Lucille also helped Vivian find the strength to divorce her third husband, actor Philip Ober, who was jealous of his wife’s success and the costars’ relationship. “I began hearing that Lucille and I were too close,” said Vivian. “‘People are talking about you two,’ he’d say. ‘You ought to be careful about the hugging and kissing you do on the show.’”
Lucille felt relief when Vivian and Ober finally split up in 1959. “He was a terrible man,” said Lucille. “He used to beat her up. Loved to embarrass her. He was nuts, and he made her nuts! God, it was a mess.”
A shoulder to cry on went both ways. Vivian was one of the few people on the I Love Lucy set who knew that Lucille and Desi were headed for a divorce. “Viv was, in many ways, like a sister to my mother,” says Lucie Arnaz, Lucille and Desi’s daughter. “She could talk to Mom like nobody else, and I don’t think my mother could confide in many people the way she would with Viv.”
Life After ‘I Love Lucy’
In 1962, Lucille returned to television with The Lucy Show, a series she only agreed to do if a role could be created for Vivian. For the first three seasons, Vivian played Viv Bagley, the divorced best friend of Lucille’s widowed Lucy Carmichael. “I’m back playing the character I know best and like best — Lucy,” said Lucille. “But I don’t think I’d be doing this if it hadn’t been for Viv. The studios had the idea, and the offers were fabulous. But the thing that jelled it all was Viv.”

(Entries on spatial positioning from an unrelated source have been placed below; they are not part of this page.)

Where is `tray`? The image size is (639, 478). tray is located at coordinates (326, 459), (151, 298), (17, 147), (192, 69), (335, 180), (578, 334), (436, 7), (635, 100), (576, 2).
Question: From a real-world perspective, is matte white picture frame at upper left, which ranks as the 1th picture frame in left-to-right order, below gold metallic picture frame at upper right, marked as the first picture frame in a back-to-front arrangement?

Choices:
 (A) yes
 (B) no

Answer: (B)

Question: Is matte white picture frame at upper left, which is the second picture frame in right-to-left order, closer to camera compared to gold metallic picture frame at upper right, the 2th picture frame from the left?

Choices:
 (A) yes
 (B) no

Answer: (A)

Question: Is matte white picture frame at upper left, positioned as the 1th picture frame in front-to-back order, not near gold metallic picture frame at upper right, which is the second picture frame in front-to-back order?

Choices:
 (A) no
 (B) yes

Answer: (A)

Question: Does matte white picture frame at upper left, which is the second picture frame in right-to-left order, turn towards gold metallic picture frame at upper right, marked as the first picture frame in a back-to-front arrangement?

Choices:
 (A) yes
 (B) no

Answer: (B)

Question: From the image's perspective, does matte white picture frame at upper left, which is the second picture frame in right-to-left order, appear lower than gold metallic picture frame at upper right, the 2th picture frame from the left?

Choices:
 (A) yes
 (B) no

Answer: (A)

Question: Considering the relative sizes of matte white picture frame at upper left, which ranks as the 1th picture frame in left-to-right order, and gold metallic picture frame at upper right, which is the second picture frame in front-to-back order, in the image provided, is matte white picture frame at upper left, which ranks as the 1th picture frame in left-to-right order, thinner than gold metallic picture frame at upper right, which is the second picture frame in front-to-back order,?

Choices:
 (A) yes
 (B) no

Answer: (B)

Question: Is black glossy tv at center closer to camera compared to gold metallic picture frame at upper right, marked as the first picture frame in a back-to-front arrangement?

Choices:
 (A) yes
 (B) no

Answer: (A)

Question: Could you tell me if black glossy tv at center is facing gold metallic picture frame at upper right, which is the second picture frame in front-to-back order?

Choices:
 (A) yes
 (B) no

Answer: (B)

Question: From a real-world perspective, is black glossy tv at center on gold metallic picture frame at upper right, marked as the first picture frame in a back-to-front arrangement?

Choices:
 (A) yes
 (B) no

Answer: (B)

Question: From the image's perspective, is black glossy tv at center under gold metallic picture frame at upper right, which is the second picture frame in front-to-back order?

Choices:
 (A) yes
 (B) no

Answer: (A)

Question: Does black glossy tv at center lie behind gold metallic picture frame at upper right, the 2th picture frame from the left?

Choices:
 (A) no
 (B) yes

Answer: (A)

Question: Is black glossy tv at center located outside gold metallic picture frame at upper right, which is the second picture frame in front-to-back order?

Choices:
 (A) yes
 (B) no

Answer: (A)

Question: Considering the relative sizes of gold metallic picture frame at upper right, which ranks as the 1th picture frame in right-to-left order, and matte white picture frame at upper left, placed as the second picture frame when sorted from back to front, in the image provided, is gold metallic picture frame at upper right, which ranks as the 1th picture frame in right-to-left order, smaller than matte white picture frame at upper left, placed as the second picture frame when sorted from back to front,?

Playing single women was a refreshing change for the pair, who built on the chemistry they had in the original series. “Before, we were always being threatened by our husbands — we were always doing kooky things so that Ricky or Fred wouldn’t find something out,” said Lucille. “Now we’re substituting other kinds of threats — weather, lack of dates, our kids.”
In many ways, life imitated art. Vivian, who had no children of her own, became “Aunt Viv” to Lucille’s real-life children, Lucie and Desi Jr. “She kept telling Lucie Arnaz, ‘Go do theater,’” says Stern. “If you look at Lucie’s stage career, it’s just amazing. She thanks Vivian for encouraging her.”
Meanwhile, Vivian had married John Dodds, a book editor based on the East Coast, in 1961, and began the happiest marriage of her life. Eventually, she wearied of the commute to California. “I feel now that home is in Connecticut and I’m a visitor out there,” said Vivian, who left her weekly role on The Lucy Show after 81 episodes. She continued to appear at reunions and made several guest cameos on Here’s Lucy, Lucille’s third sitcom, which ran from 1968 to 1974.
In 1977, Lucille urged her friend Vivian to join her for the TV special Lucy Calls the President. By then, Vivian had been living with breast cancer for several years, but she made the trip to do one more appearance with her friend — and Lucille was grateful. “Even after 50 years of doing comedy, she still wanted the support of Vivian,” explains Stern, who was there. In return, Lucille took care of her friend, who died two years later at age 66. “She was very protective of Vivian,” says Stern. “You couldn’t shoot her head-on because her mouth dropped a little bit [due to Bell’s palsy]. But it was wonderful to see them together one last time.”